— GOAL OF THE EXERCISE —
Reproduce the line that contains "G04 #@! TF.GenerationSoftware,KiCad,Pcbnew,8.0.3*" and every line after it through the end of the records, exactly, with nothing added.

— ENTRIES SHOWN —
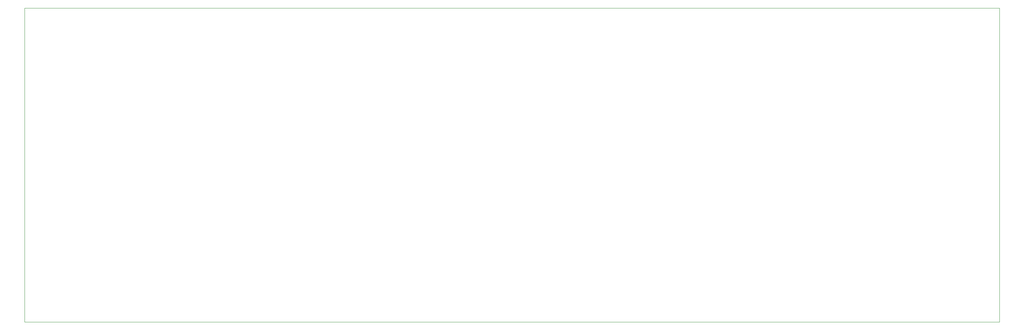
<source format=gm1>
G04 #@! TF.GenerationSoftware,KiCad,Pcbnew,8.0.3*
G04 #@! TF.CreationDate,2025-06-28T13:49:23+03:00*
G04 #@! TF.ProjectId,Camera_Expansion_Board_V2.0,43616d65-7261-45f4-9578-70616e73696f,rev?*
G04 #@! TF.SameCoordinates,Original*
G04 #@! TF.FileFunction,Profile,NP*
%FSLAX46Y46*%
G04 Gerber Fmt 4.6, Leading zero omitted, Abs format (unit mm)*
G04 Created by KiCad (PCBNEW 8.0.3) date 2025-06-28 13:49:23*
%MOMM*%
%LPD*%
G01*
G04 APERTURE LIST*
G04 #@! TA.AperFunction,Profile*
%ADD10C,0.100000*%
G04 #@! TD*
G04 APERTURE END LIST*
D10*
X27703750Y-54611250D02*
X262933750Y-54611250D01*
X262933750Y-130561250D01*
X27703750Y-130561250D01*
X27703750Y-54611250D01*
M02*

</source>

— EXERCISE SOLUTION —
G04 #@! TF.GenerationSoftware,KiCad,Pcbnew,8.0.3*
G04 #@! TF.CreationDate,2025-06-28T13:49:23+03:00*
G04 #@! TF.ProjectId,Camera_Expansion_Board_V2.0,43616d65-7261-45f4-9578-70616e73696f,rev?*
G04 #@! TF.SameCoordinates,Original*
G04 #@! TF.FileFunction,Profile,NP*
%FSLAX46Y46*%
G04 Gerber Fmt 4.6, Leading zero omitted, Abs format (unit mm)*
G04 Created by KiCad (PCBNEW 8.0.3) date 2025-06-28 13:49:23*
%MOMM*%
%LPD*%
G01*
G04 APERTURE LIST*
G04 #@! TA.AperFunction,Profile*
%ADD10C,0.100000*%
G04 #@! TD*
G04 APERTURE END LIST*
D10*
X27703750Y-54611250D02*
X262933750Y-54611250D01*
X262933750Y-130561250D01*
X27703750Y-130561250D01*
X27703750Y-54611250D01*
M02*

</source>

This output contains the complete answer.